> **EXCERPT TO READ**:
4.1.2 Linear stability analysis

Suppose that \((u^*,v^*)\) is a steady state of equations Equation 4.1.

We consider a change of dependent variables such that

\[ u(t)=u^*+ \hat{u}(t) \ \ \textrm{and} \ \ v(t)=v^*+\hat{v}(t), \]

where \(\hat{u}(t)\) and \(\hat{v}(t)\) are perturbations about the steady state.

Rewriting equation Equation 4.1 in the transformed variables yields

\[ \begin{aligned} \frac{d\hat{u}}{dt}&=f(u^*+\hat{u},v^*+\hat{v}), \nonumber \\ \frac{d\hat{v}}{dt}&=g(u^*+\hat{u},v^*+\hat{v}). \end{aligned} \tag{4.2}\]

Making Taylor expansions about \((u^*,v^*)\) yields the linearised equations

\[ \begin{aligned} \frac{d\hat{u}}{dt}=\frac{\partial f}{\partial u}_{|(u^*,v^*)} \hat{u} + \frac{\partial f}{\partial v}_{|(u^*,v^*)} \hat{v} + h.o.t, \nonumber\\ \frac{d\hat{v}}{dt}=\frac{\partial g}{\partial u}_{|(u^*,v^*)} \hat{u} + \frac{\partial g}{\partial v}_{|(u^*,v^*)} \hat{v} + h.o.t. \nonumber \end{aligned} \tag{4.3}\]

Upon making the assumption that the perturbations about the steady state are small, the leading order terms are linear and higher order terms are neglected. Defining

\[ \mathbf{w}=\left (\begin{array}{r} \hat{u} \\ \hat{v} \end{array}\right), \]

yields the system of linear ODEs given by

\[ \frac{d \mathbf{w}}{dt}= A \mathbf{w}, \tag{4.4}\]

where the matrix \(A\), known as the Jacobian matrix, takes the form

\[ A=\left(\begin{array}{rr} \frac{\partial f}{\partial u}&\frac{\partial f}{\partial v} \\ \frac{\partial g}{\partial u}&\frac{\partial g}{\partial v} \end{array}\right)_{(u^*,v^*)}. \qquad \]

The linear system arrived upon in Equation 4.4 was encountered previously in Differential Equations (MA31002). We summarise the important results here. Seeking a solution of Equation 4.4 of the form

\[ \mathbf{w}=\mathbf{v}e^{\lambda t} \]

one obtains the characteristic equation

\[ \lambda^2 -\lambda \mathrm{tr}(A)+\det(A)=0, \] which has solutions

\[ \lambda = \frac{\mathrm{tr}{A}\pm \sqrt{\mathrm{tr}{A}^2-4\det{A}}}{2}. \]

Whilst a complete classification of the linear stability of a steady state can be obtained by explicitly calculating the eigenvalues, in many cases it is sufficient to deduce whether or not a steady state is stable or unstable. This can be achieved by calculating the determinant and trace of the Jacobian matrix (\(\det(A)\) and \(\mathrm{tr}(A)\), respectively) and referring to Figure 4.1.

> **SUPPLIED RECORDS**:
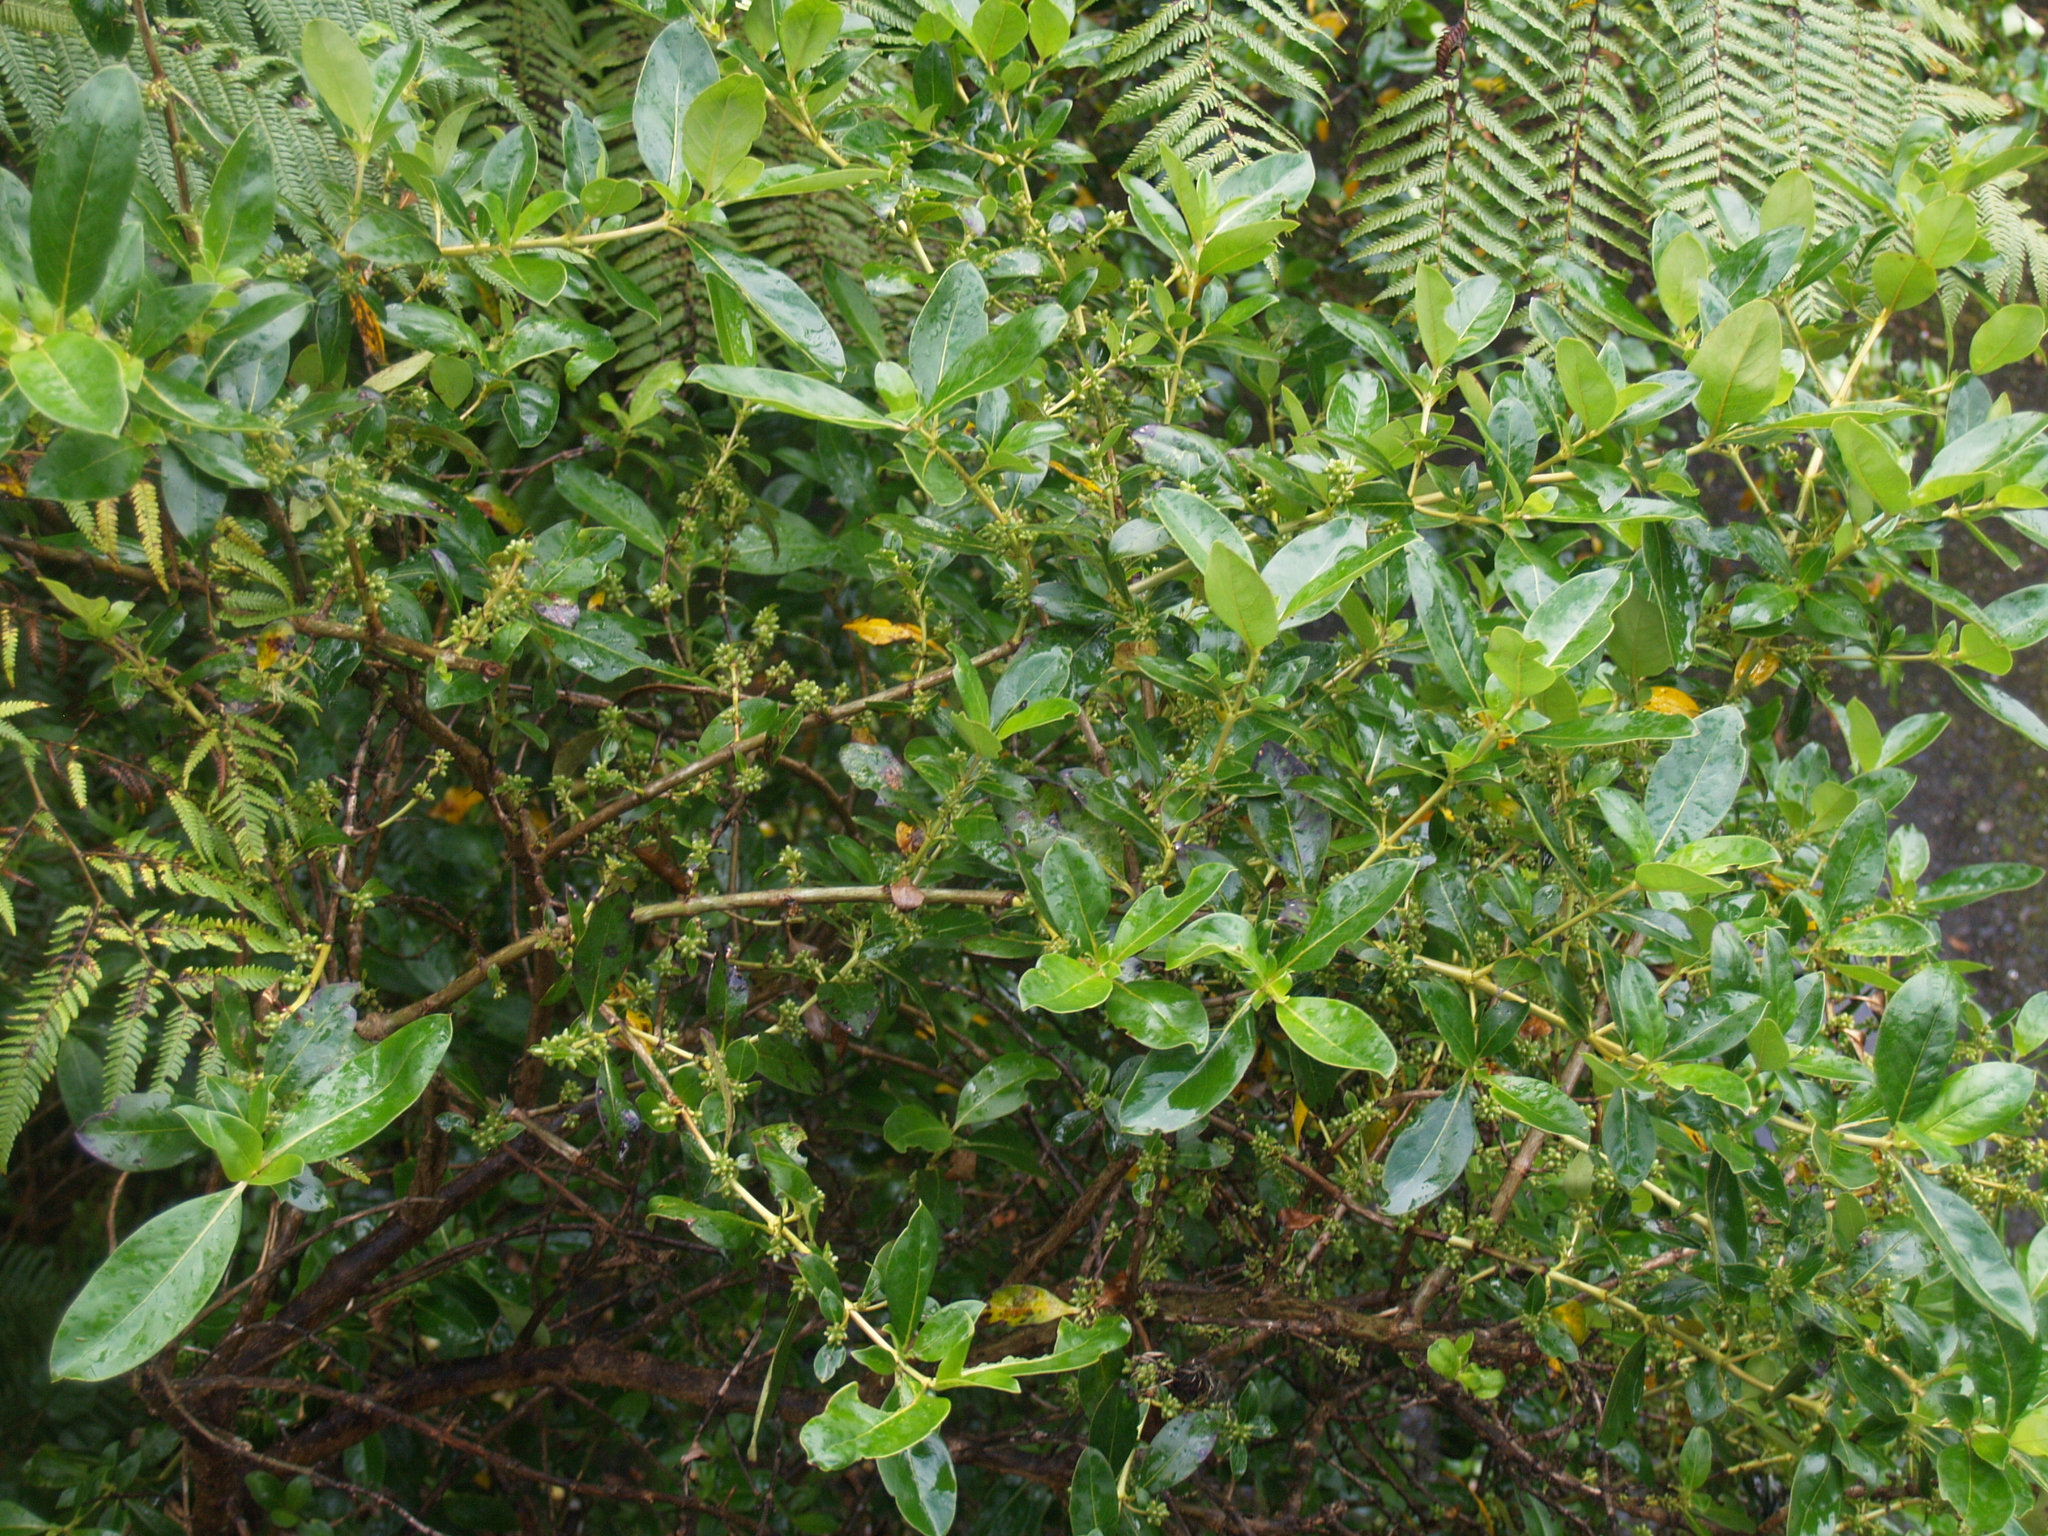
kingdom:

--

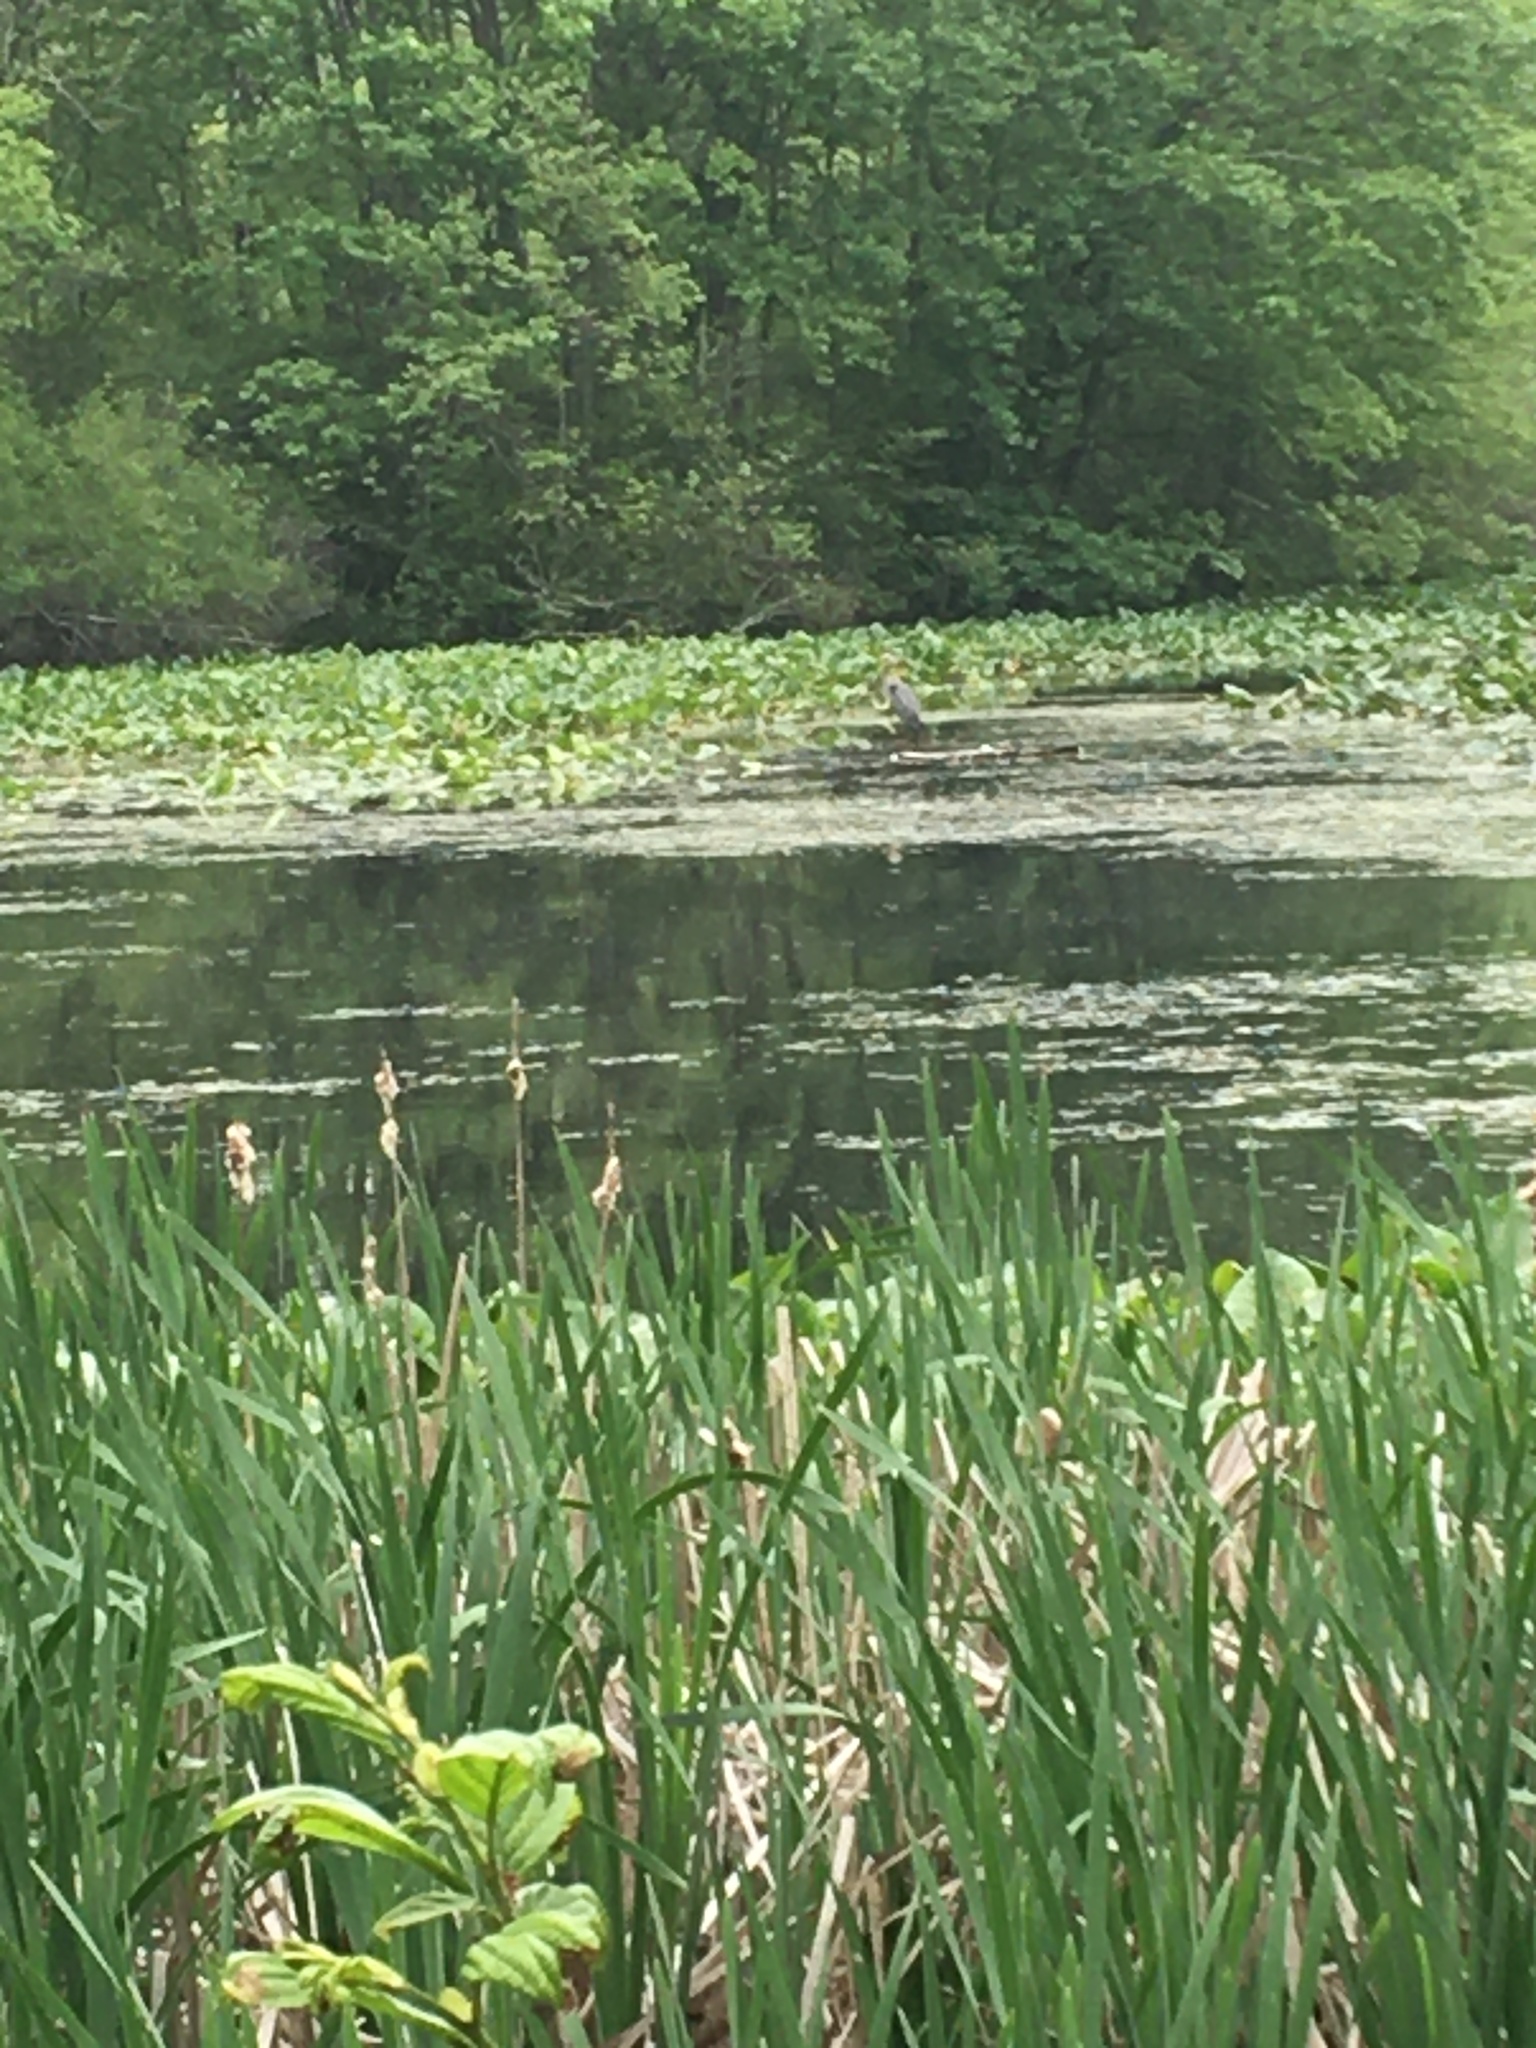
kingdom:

> **SHORT EXERCISE 1**: In the excerpt on linear stability analysis, in which course was the linear system in Equation 4.4 encountered before?
> **SHORT EXERCISE 2**: Reproduce the part of the linear stability excerpt between "We consider a" and "the steady state.", inclusive, renaming "perturbations" as "deviations".

> **TASK RESPONSE 1**: Differential Equations (MA31002).

> **TASK RESPONSE 2**:
We consider a change of dependent variables such that

\[ u(t)=u^*+ \hat{u}(t) \ \ \textrm{and} \ \ v(t)=v^*+\hat{v}(t), \]

where \(\hat{u}(t)\) and \(\hat{v}(t)\) are deviations about the steady state.